The dismembered tank containing her nemesis finally hits the ground, and her nemesis struggles to her feat. "If slave labor falls within the realm of decency, then sure!"
"My costume is 100% American-made!"
"Yeah," Tank Girl shouts. "By prisoners, who are legally permitted to be slaves under the thirteenth amendment to your pathetic 'Constitution'!"
Victoria pulls up short. "What?"
"Yep!" Tank Girl begins to fire her weapons at Victoria, who has to dodge because of her shield's recharge time. "Let me just drive this symbol of workers' solidarity through the giant loophole in your exploitative liberal system and over your revisionist head."
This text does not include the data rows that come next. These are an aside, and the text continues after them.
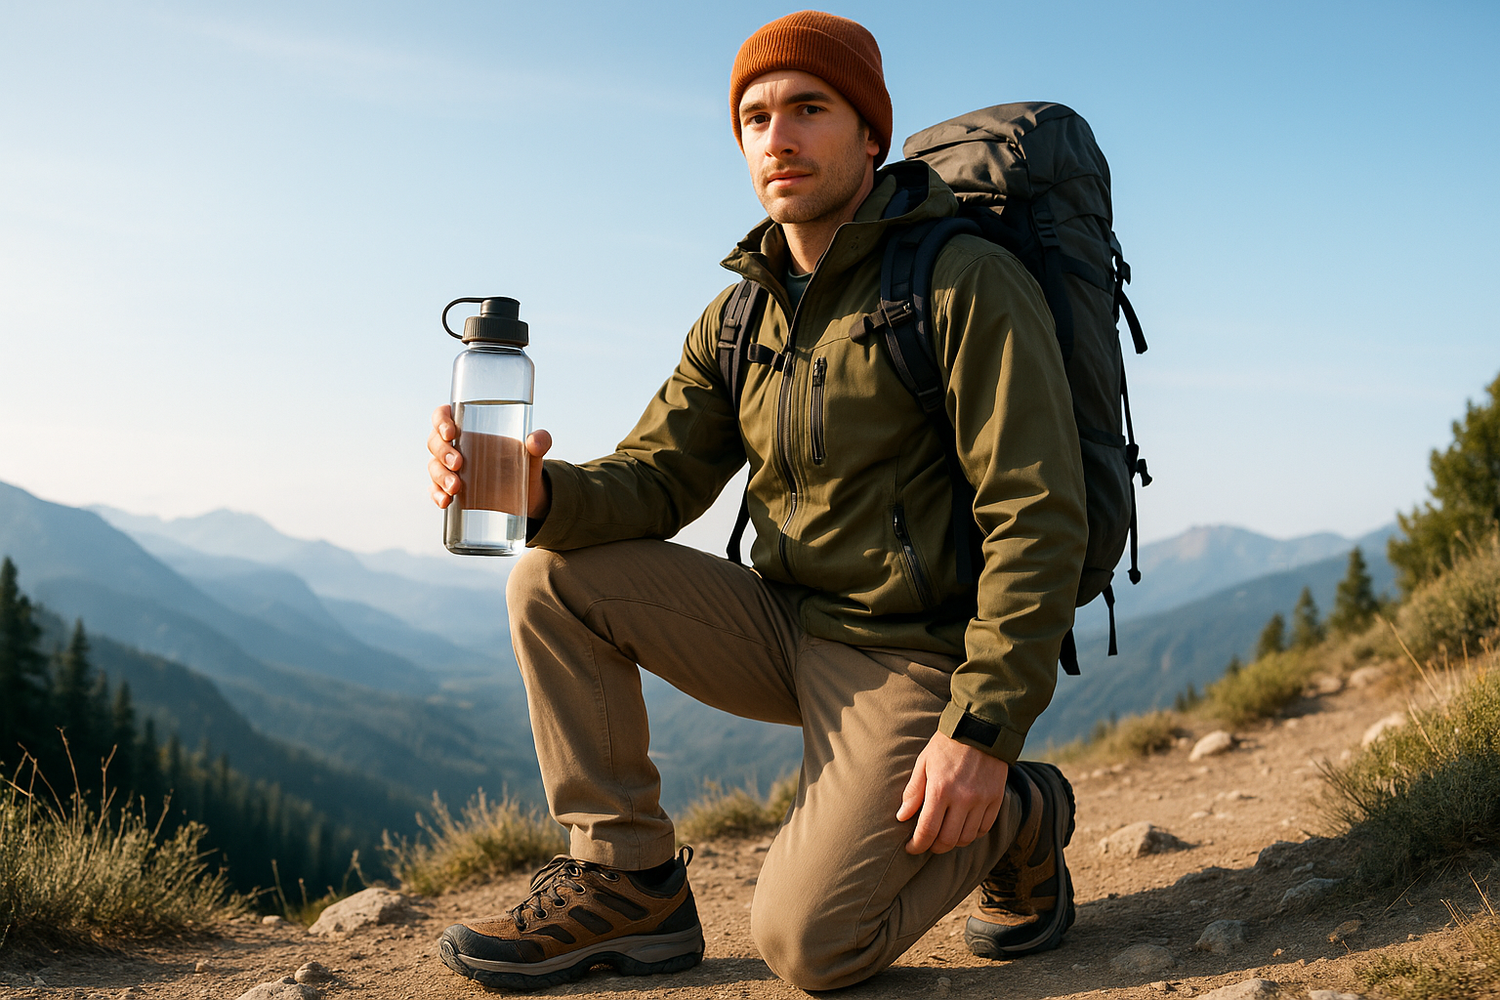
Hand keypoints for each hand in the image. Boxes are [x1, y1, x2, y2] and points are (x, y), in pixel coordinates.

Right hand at [427, 405, 552, 518]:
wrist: (526, 494)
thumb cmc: (524, 463)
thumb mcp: (533, 452)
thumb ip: (540, 441)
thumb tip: (535, 440)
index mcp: (468, 427)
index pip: (443, 416)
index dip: (440, 421)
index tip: (451, 433)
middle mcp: (455, 446)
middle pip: (434, 442)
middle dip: (443, 453)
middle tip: (459, 464)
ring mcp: (449, 469)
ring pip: (433, 467)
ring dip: (440, 477)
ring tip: (456, 489)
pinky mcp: (450, 489)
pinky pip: (435, 490)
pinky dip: (436, 495)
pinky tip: (445, 502)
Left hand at [896, 731, 1008, 854]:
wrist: (980, 728)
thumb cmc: (946, 745)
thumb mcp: (923, 762)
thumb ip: (913, 792)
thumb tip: (902, 817)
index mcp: (940, 789)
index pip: (927, 830)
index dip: (917, 845)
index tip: (911, 847)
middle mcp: (963, 798)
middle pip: (948, 840)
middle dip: (934, 848)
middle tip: (927, 844)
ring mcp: (982, 800)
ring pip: (966, 838)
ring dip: (953, 843)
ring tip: (944, 837)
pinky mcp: (996, 799)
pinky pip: (984, 828)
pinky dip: (972, 834)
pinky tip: (963, 828)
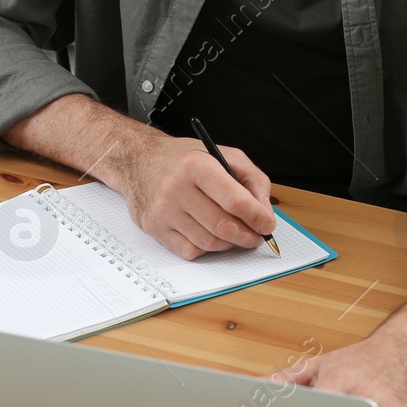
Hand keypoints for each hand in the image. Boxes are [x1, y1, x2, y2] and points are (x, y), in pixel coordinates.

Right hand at [115, 132, 275, 259]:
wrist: (139, 160)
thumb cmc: (185, 159)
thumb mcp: (223, 154)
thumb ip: (251, 179)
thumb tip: (264, 213)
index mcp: (196, 165)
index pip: (234, 200)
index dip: (257, 217)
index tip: (268, 224)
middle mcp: (176, 188)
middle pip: (223, 226)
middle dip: (248, 236)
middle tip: (256, 236)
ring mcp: (163, 211)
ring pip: (209, 243)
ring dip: (229, 244)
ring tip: (234, 234)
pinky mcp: (154, 228)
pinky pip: (190, 251)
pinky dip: (207, 249)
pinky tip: (209, 234)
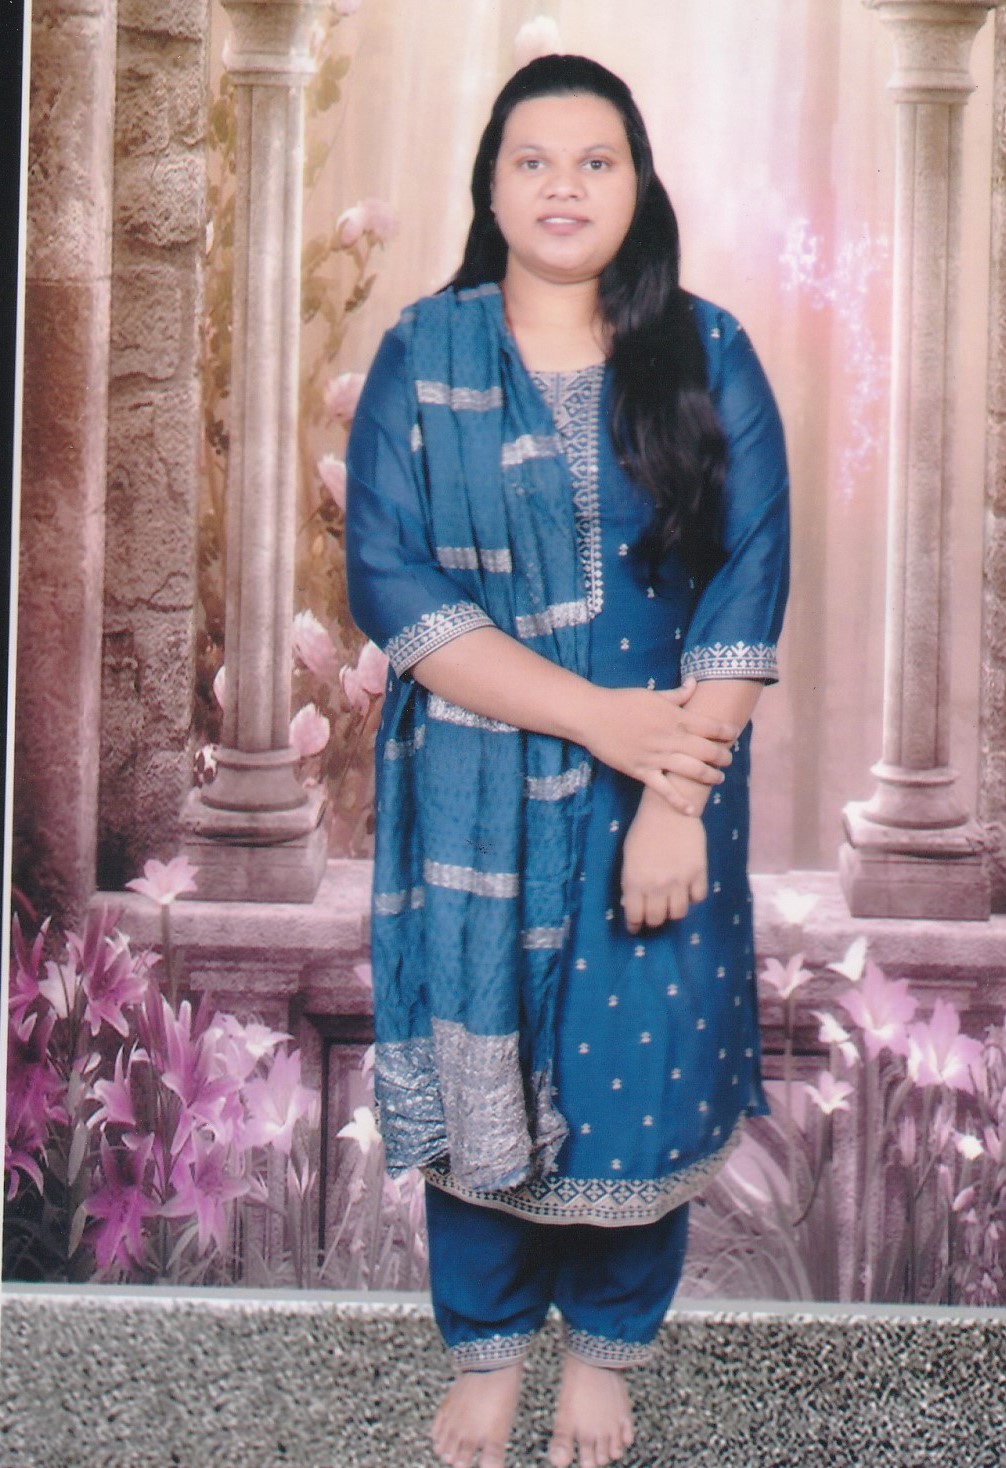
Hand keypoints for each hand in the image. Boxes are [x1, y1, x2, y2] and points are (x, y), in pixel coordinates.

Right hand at [582, 678, 737, 812]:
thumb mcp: (652, 694)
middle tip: (728, 760)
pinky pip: (663, 789)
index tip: (734, 735)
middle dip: (722, 757)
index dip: (727, 732)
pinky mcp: (641, 770)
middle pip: (706, 751)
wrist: (592, 716)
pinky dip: (678, 801)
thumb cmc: (622, 701)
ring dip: (710, 776)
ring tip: (718, 779)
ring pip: (692, 770)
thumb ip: (677, 694)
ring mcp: (656, 756)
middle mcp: (669, 738)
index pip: (710, 726)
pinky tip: (691, 810)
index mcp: (674, 717)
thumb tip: (695, 683)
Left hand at [620, 794, 707, 931]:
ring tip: (671, 904)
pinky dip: (692, 898)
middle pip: (657, 919)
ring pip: (678, 914)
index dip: (634, 925)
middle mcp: (657, 885)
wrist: (668, 810)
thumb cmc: (643, 831)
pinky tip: (687, 891)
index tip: (636, 927)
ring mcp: (679, 881)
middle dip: (653, 920)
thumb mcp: (628, 857)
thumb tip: (630, 903)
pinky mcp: (698, 873)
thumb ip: (630, 882)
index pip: (635, 916)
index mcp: (635, 881)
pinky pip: (698, 898)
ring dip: (673, 911)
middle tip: (654, 915)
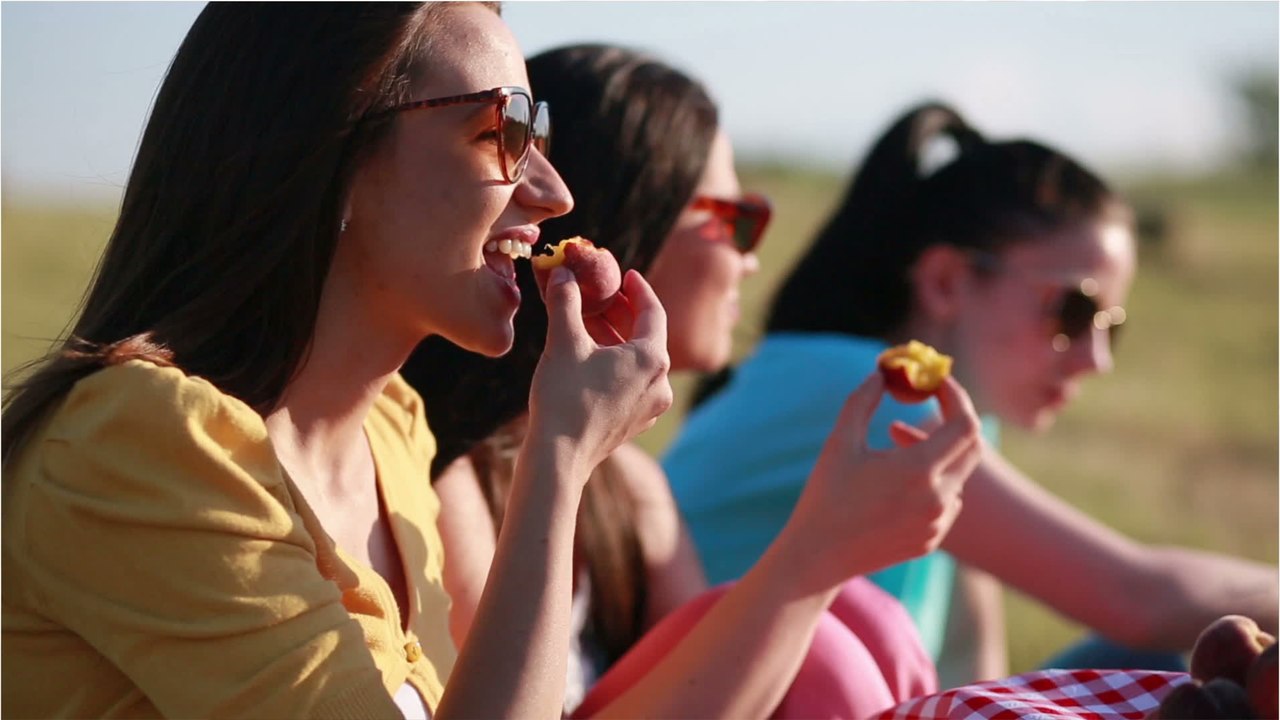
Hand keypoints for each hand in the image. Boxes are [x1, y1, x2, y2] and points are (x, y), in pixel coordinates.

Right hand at [526, 267, 672, 485]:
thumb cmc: (565, 396)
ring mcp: (650, 406)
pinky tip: (589, 359)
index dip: (638, 288)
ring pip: (637, 362)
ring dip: (615, 340)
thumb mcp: (564, 341)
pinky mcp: (635, 422)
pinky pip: (631, 383)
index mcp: (652, 358)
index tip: (626, 273)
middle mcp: (660, 383)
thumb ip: (565, 301)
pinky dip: (614, 365)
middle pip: (646, 336)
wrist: (560, 456)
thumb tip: (564, 272)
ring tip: (587, 324)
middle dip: (622, 313)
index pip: (653, 311)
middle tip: (601, 296)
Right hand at [781, 372, 982, 590]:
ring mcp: (938, 522)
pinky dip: (931, 481)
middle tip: (932, 402)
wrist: (818, 557)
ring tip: (894, 441)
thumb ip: (863, 401)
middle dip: (954, 418)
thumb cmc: (825, 495)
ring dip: (936, 451)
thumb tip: (881, 372)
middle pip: (972, 446)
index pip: (965, 422)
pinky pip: (947, 500)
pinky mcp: (932, 539)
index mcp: (918, 470)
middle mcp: (938, 498)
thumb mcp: (840, 441)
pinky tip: (896, 483)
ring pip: (957, 473)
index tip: (935, 382)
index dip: (955, 396)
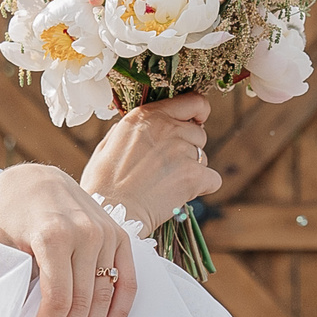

"Yeah, well," Victoria says, flying to get out of the way of the tank fire as she scrabbles to find mental purchase. "Remember that every time Marxism is implemented in real life, millions die. Ukraine, the Gulags, the Great Leap Forward, the Killing Fields—can you deny that?"
"I don't deny any of it," Tank Girl says as she turns to leave. "Everyone who died deserved it."
"Even the babies?"
Tank Girl gives her one last long look, and a fierce, fiery determination fueled by the collective spirit of the united workers of the world blazes in her eyes. "Especially the babies."